La Noir de... -Amanda Carman

Pair B:
A major thematic element and motivating force throughout the film is pride, manifested in the personal pride of both Diouana and the mistress and, in a more abstract sense, the pride of the Senegalese as a whole.  The primary symbol for this pride, I feel, is the mask.  Diouana wears the mask as she is proudly celebrating her new job and hands it over to her employers when she takes the position.  In Senegal, the mask is just one of many relics displayed in the home, just as Diouana is just one of many servants in their employ.  However, once she moves to Paris, her mask is displayed prominently on the wall, the only relic of Senegal, and almost takes on the appearance of a hunting trophy.  Similarly, Diouana is the only servant in the Parisian apartment, and she is on display for the guests of her employers just as much as the mask is.  When she can't stand being a trophy for the family any longer, Diouana takes the mask back.  She and the mistress fight over it, and she is ultimately the victor.  As a parallel, she and the mistress fight over her duties; the mistress refuses her food if she doesn't work and she refuses work if she is not fed.  In this battle of pride, too, Diouana is the victor; she slits her throat in their bathroom so that there can be no mistake of how she felt about them, and she will live in their memories forever.

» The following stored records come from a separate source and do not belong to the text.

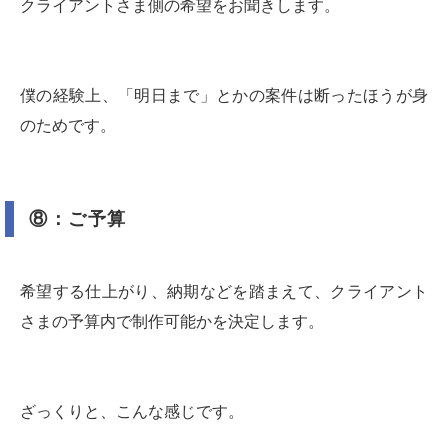
クライアントさま側の希望をお聞きします。
僕の経験上、「明日まで」とかの案件は断ったほうが身
のためです。
⑧：ご予算
希望する仕上がり、納期などを踏まえて、クライアント
さまの予算内で制作可能かを決定します。
ざっくりと、こんな感じです。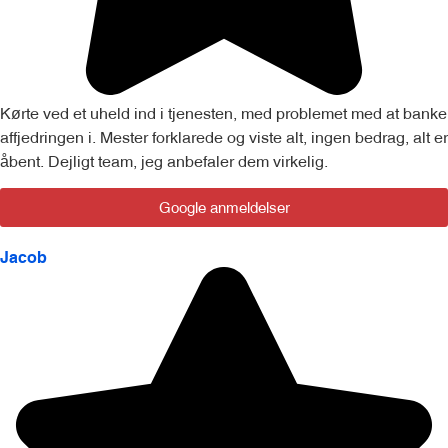
Kørte ved et uheld ind i tjenesten, med problemet med at banke
affjedringen i. Mester forklarede og viste alt, ingen bedrag, alt er
åbent. Dejligt team, jeg anbefaler dem virkelig.
Google anmeldelser
Jacob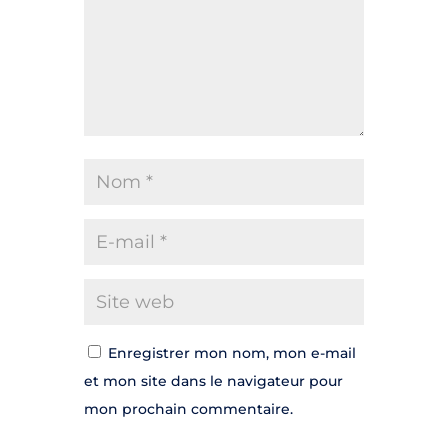
Enregistrer mon nom, mon e-mail
et mon site dans le navigateur pour
mon prochain commentaire.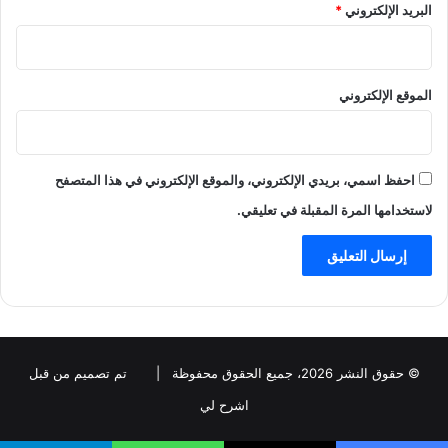
البريد الإلكتروني
*
الموقع الإلكتروني
احفظ اسمي، بريدي الإلكتروني، والموقع الإلكتروني في هذا المتصفح
لاستخدامها المرة المقبلة في تعليقي.
© حقوق النشر 2026، جميع الحقوق محفوظة |
تم تصميم من قبل
اشرح لي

Though Diouana is a victor in the battle of pride, pride itself is not shown in a positive light in this film.  The pride of the mistress is the most obvious example.  She is driven by the need to keep up appearances in the house and in her family, and class distinctions are apparently very important to her.  She comments on Diouana's style of dress as being too formal for her station, and toward the end has her take off her heels so that she may remember that she is a maid.  Diouana is not the only victim of criticism; the husband must also bear rude remarks on his habits, particularly his drinking. Because of this all-encompassing need to keep up appearances, the mistress is at odds with everyone around her and is never truly at ease with herself through the film.

Diouana is also a victim of her own pride.  She meets a man shortly before leaving for Paris but when she's with him her mind is so preoccupied with fantasies of her soon-to-be elevated lifestyle that it prevents her from forming a real connection with him (I would argue that making love because he was pouting is not a real connection).  More importantly, her pride ultimately kills her.  To be sure, she made a profound statement with her death and, in the battle of pride, taking the money and leaving would have let the mistress win, but I'm not sure the benefits of winning this battle really outweighed the cost.  Taking the money and leaving would have been more humble, but she would also have been able to experience all the things she came to Paris to experience, and she would have had the chance to create a better life for herself.  If Diouana's experience is meant as a synecdoche for the experience of Senegal as a whole, particularly in response to the difficulties of creating a post-colonial identity, it serves as a warning not to let attachment to pride and tradition slit the throat of independence.

These images highlight the theme of pride as a constraint, contrary to independence.  The mistress in the first picture is wearing the European equivalent of a mask: large sunglasses which obscure her features and, in a way, mark her position in society.  Her lips are pursed, as they often are when she is displaying her dominance, and she is proudly faced almost full front.  Her head, however, is locked in a frame, giving it a trapped feeling in an otherwise open space.  The second picture features the mask, the symbol of Diouana's (and Senegal's) pride, also faced almost full front, but this character is in front of a chain-link fence, a fence style often associated with prisons or cages.

1 comment:

  1. Well done, Amanda. I think we can also look at these two forms of mask as more literal objects, as well, and consider how these objects embody some values of each culture. How do we make sense, that is, of the mask being referred to "the real thing?" Even if we reject the kind of value this has for Monsieur, why might this authenticity have some kind of value that's useful to an independent Senegal? Are the sunglasses similarly authentic?